Hay en la narración de la historia de los hermanos, así como también en la de una abuela que recuerda su vida en la cárcel o en el grupo de mujeres desesperadas que se reúnen para hablar de sus hijos que están en Vietnam, un lenguaje visual, como manejado por una lente que se acerca y se amplía en una acertada conjunción de planos. McCann también es un hombre de cine, y su cortometraje Everything in this Country Must fue nominado al Oscar en el 2005.
La circunstancia real y patética del hombre que camina por un cable a más de 400 metros de altura entre las Torres Gemelas, emblema del poder financiero antes de su destrucción, es un contrapunto entre su desprecio a la muerte y el que tuvieron y siguen teniendo los gobernantes que mandaron a la guerra a los jóvenes, mayormente de raza negra, y de baja condición socio-económica. Abajo del precipicio, los transeúntes asimilan al equilibrista a un suicida y, cansados de la tensión que supone el espectáculo macabro, como el de la guerra que reeditarán décadas más tarde en Afganistán e Irak, lo obligan a que salte. “No lo hagas”, gritan otros, como si todavía quedara en ellos un dejo de humanidad no reconocida. La misma que buscan esos dos artistas que se van de Nueva York al campo para escapar de las drogas farmacológicas y de las otras, las del “vasto mundo que sigue girando”, mientras se hace equilibrio a riesgo de perecer en la selva de redes de cemento.

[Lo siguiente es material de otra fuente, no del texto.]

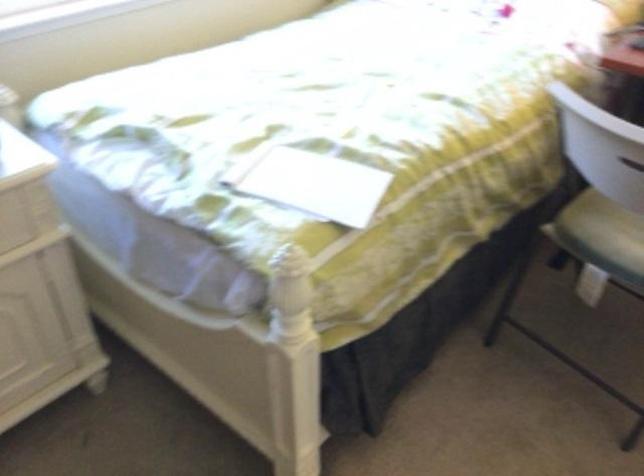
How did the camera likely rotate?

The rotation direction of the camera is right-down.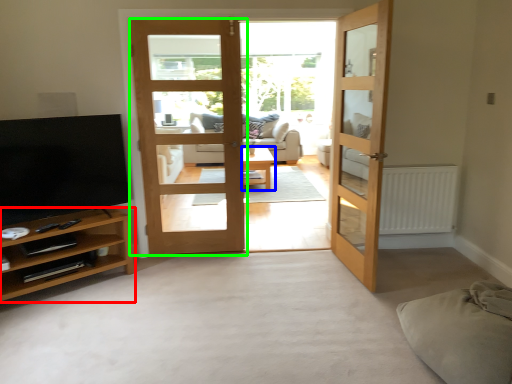
Question: Based on their relative distances, which object is nearer to cabinetry (highlighted by a red box)? Choose from table (highlighted by a blue box) and door (highlighted by a green box).

Choices:
 (A) table
 (B) door

Answer: (B)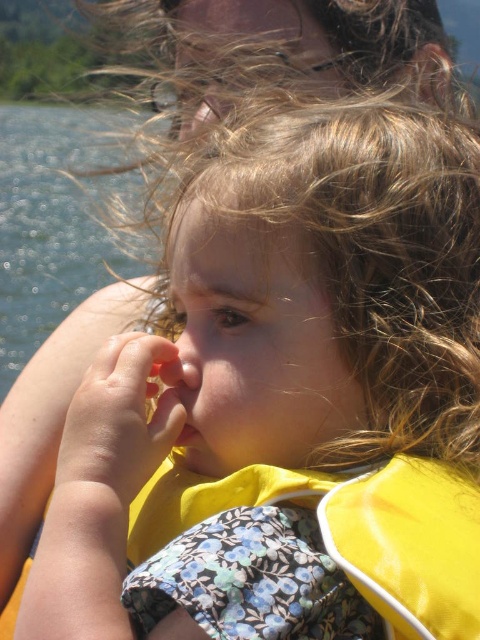
Who is positioned more to the left, yellow fabric life jacket at center or smooth flesh nose at center?

smooth flesh nose at center is more to the left.

Which is above, yellow fabric life jacket at center or smooth flesh nose at center?

Positioned higher is smooth flesh nose at center.

Locate an element on the screen. The image size is (480, 640). yellow fabric life jacket at center is located at coordinates (350, 531).

Which is more to the right, clear water at left or smooth flesh nose at center?

smooth flesh nose at center

Which is above, clear water at left or smooth flesh nose at center?

Positioned higher is clear water at left.

Is point (133, 180) more distant than point (164, 358)?

Yes, point (133, 180) is farther from viewer.

The height and width of the screenshot is (640, 480). I want to click on clear water at left, so click(x=52, y=221).

Is yellow fabric life jacket at center to the left of clear water at left from the viewer's perspective?

No, yellow fabric life jacket at center is not to the left of clear water at left.

Which is more to the left, yellow fabric life jacket at center or clear water at left?

From the viewer's perspective, clear water at left appears more on the left side.

The width and height of the screenshot is (480, 640). Find the location of `yellow fabric life jacket at center`. yellow fabric life jacket at center is located at coordinates (350, 531).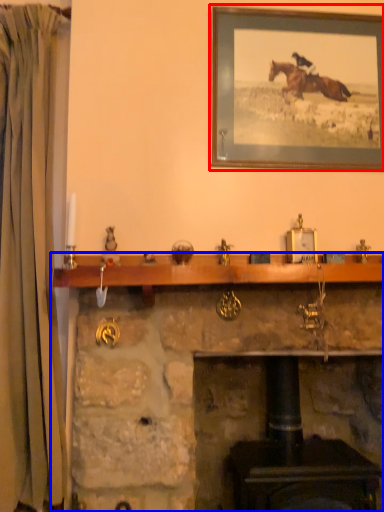
Question: Which point is closer to the camera, picture frame (highlighted by a red box) or fireplace (highlighted by a blue box)?

Choices:
 (A) picture frame
 (B) fireplace

Answer: (B)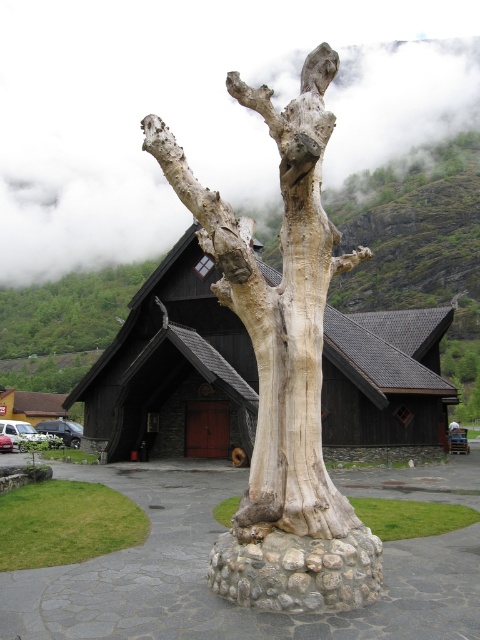
Based on the photo, you are an artist planning to paint the tree trunk. You notice two areas of smooth gray bark at upper center and smooth gray bark at center. Which area should you focus on to capture the widest part of the bark for your painting?

The smooth gray bark at upper center is wider than the smooth gray bark at center, so focusing on the smooth gray bark at upper center will allow you to capture the widest part of the bark for your painting.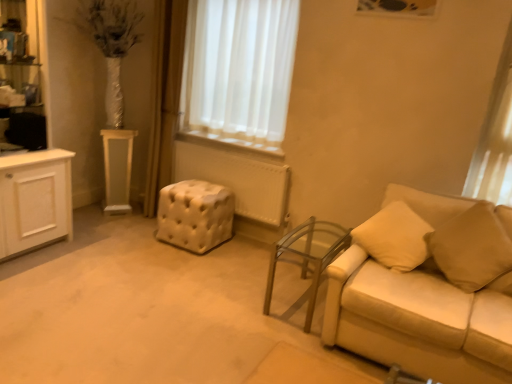
Image resolution: width=512 pixels, height=384 pixels. Describe the element at coordinates (472, 248) in the screenshot. I see `beige fabric pillow at right` at that location.

Where is `beige fabric pillow at right`? The image size is (512, 384). beige fabric pillow at right is located at coordinates (472, 248).

What is the approximate width of beige leather couch at right?

beige leather couch at right is 35.89 inches in width.

This screenshot has height=384, width=512. I want to click on beige fabric pillow at right, so coord(472,248).

Considering the relative sizes of beige leather couch at right and transparent glass table at lower right, the second table from the back, in the image provided, is beige leather couch at right smaller than transparent glass table at lower right, the second table from the back,?

No, beige leather couch at right is not smaller than transparent glass table at lower right, the second table from the back.

Is beige leather couch at right located outside transparent glass table at lower right, which appears as the 1th table when ordered from the bottom?

beige leather couch at right lies outside transparent glass table at lower right, which appears as the 1th table when ordered from the bottom,'s area.

From a real-world perspective, which is physically above, beige leather couch at right or transparent glass table at lower right, which is counted as the second table, starting from the top?

From a 3D spatial view, beige leather couch at right is above.

Between beige leather couch at right and beige fabric pillow at right, which one has smaller width?

With smaller width is beige fabric pillow at right.

From a real-world perspective, is beige leather couch at right above or below beige fabric pillow at right?

Clearly, from a real-world perspective, beige leather couch at right is below beige fabric pillow at right.

From the picture: From the image's perspective, is beige leather couch at right over beige fabric pillow at right?

No.

Is point (398, 314) farther from camera compared to point (490, 234)?

No, it is in front of (490, 234).

Based on their positions, is beige fabric pillow at right located to the left or right of transparent glass table at lower right, marked as the second table in a left-to-right arrangement?

beige fabric pillow at right is to the right of transparent glass table at lower right, marked as the second table in a left-to-right arrangement.

Is the depth of beige fabric pillow at right greater than that of transparent glass table at lower right, the 1th table from the right?

No, beige fabric pillow at right is closer to the camera.

Which is correct: beige fabric pillow at right is inside transparent glass table at lower right, which ranks as the 1th table in front-to-back order, or outside of it?

The correct answer is: outside.

In the image, there is a transparent glass table at lower right, the 1th table from the right. Find the location of `pillow above it (from the image's perspective)`. pillow above it (from the image's perspective) is located at coordinates (472, 248).

From a real-world perspective, is beige fabric pillow at right positioned above or below white glossy pedestal at left, which ranks as the 2th table in front-to-back order?

From a real-world perspective, beige fabric pillow at right is physically above white glossy pedestal at left, which ranks as the 2th table in front-to-back order.

Could white glossy pedestal at left, which is counted as the 1th table, starting from the left, be considered to be inside beige fabric pillow at right?

No, white glossy pedestal at left, which is counted as the 1th table, starting from the left, is not a part of beige fabric pillow at right.

From the image's perspective, relative to white glossy pedestal at left, the first table in the top-to-bottom sequence, is beige fabric pillow at right above or below?

beige fabric pillow at right is situated lower than white glossy pedestal at left, the first table in the top-to-bottom sequence, in the image.

Considering the sizes of objects beige fabric pillow at right and white glossy pedestal at left, placed as the 2th table when sorted from bottom to top, in the image provided, who is smaller, beige fabric pillow at right or white glossy pedestal at left, placed as the 2th table when sorted from bottom to top,?

With smaller size is white glossy pedestal at left, placed as the 2th table when sorted from bottom to top.

Is white glossy pedestal at left, which ranks as the 2th table in front-to-back order, inside or outside of beige fabric pillow at right?

white glossy pedestal at left, which ranks as the 2th table in front-to-back order, is not enclosed by beige fabric pillow at right.

Based on the photo, from a real-world perspective, is white glossy pedestal at left, the first table in the top-to-bottom sequence, positioned above or below beige fabric pillow at right?

white glossy pedestal at left, the first table in the top-to-bottom sequence, is situated lower than beige fabric pillow at right in the real world.

Which is behind, point (119, 147) or point (470, 272)?

The point (119, 147) is farther from the camera.

From a real-world perspective, is white tufted ottoman at center physically below white glossy pedestal at left, which is counted as the 1th table, starting from the left?

Yes, from a real-world perspective, white tufted ottoman at center is beneath white glossy pedestal at left, which is counted as the 1th table, starting from the left.

Is white tufted ottoman at center not within white glossy pedestal at left, placed as the 2th table when sorted from bottom to top?

Yes, white tufted ottoman at center is outside of white glossy pedestal at left, placed as the 2th table when sorted from bottom to top.

Is white tufted ottoman at center positioned behind white glossy pedestal at left, which is counted as the 1th table, starting from the left?

No.

Is beige fabric pillow at right wider or thinner than beige leather couch at right?

beige fabric pillow at right is thinner than beige leather couch at right.

Is beige fabric pillow at right touching beige leather couch at right?

No, beige fabric pillow at right is not in contact with beige leather couch at right.

Who is taller, beige fabric pillow at right or beige leather couch at right?

With more height is beige leather couch at right.

Locate an element on the screen. Image resolution: width=512 pixels, height=384 pixels. studio couch that appears above the transparent glass table at lower right, which ranks as the 1th table in front-to-back order (from a real-world perspective) is located at coordinates click(x=419, y=320).

Locate an element on the screen. pillow lying behind the beige leather couch at right is located at coordinates (472, 248).

Looking at the image, which one is located closer to white glossy pedestal at left, the first table in the top-to-bottom sequence, transparent glass table at lower right, which ranks as the 1th table in front-to-back order, or beige leather couch at right?

Based on the image, transparent glass table at lower right, which ranks as the 1th table in front-to-back order, appears to be nearer to white glossy pedestal at left, the first table in the top-to-bottom sequence.

From the image, which object appears to be nearer to transparent glass table at lower right, the 1th table from the right, beige fabric pillow at right or beige leather couch at right?

The object closer to transparent glass table at lower right, the 1th table from the right, is beige leather couch at right.

Which object lies further to the anchor point beige leather couch at right, beige fabric pillow at right or white tufted ottoman at center?

white tufted ottoman at center.

When comparing their distances from transparent glass table at lower right, which ranks as the 1th table in front-to-back order, does white tufted ottoman at center or beige leather couch at right seem closer?

The object closer to transparent glass table at lower right, which ranks as the 1th table in front-to-back order, is beige leather couch at right.

From the image, which object appears to be nearer to white tufted ottoman at center, transparent glass table at lower right, the second table from the back, or white glossy pedestal at left, placed as the 2th table when sorted from bottom to top?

Algunos de los personajes de McCann intentan hacer pie en un minúsculo cable o en una cornisa delgadísima hasta caer en la exasperación y terminan engrosando la franja cada vez más grande de excluidos del consumo y el endeudamiento permanente. Son la imagen del solitario acróbata, aislado, furtivo, en la búsqueda de una redención individual y quimérica. Como también la del fotógrafo que trata de encontrar grafitis en la oscuridad del subte y al salir a la calle descubre un punto negro entre dos torres. Es que nadie puede escapar a la figura de Philippe Petit, ese punto oscuro y minúsculo que vemos desde abajo y que a medida que lo observamos se va agigantando hasta convertirse en nosotros mismos, en un intento desesperado por hacer pie o caer al vacío. Es uno los mensajes que transmite esta vasta y lograda novela construida con unos personajes cuyas vidas atravesadas por la intemperie buscan afanosamente un sesgo de libertad y humanidad.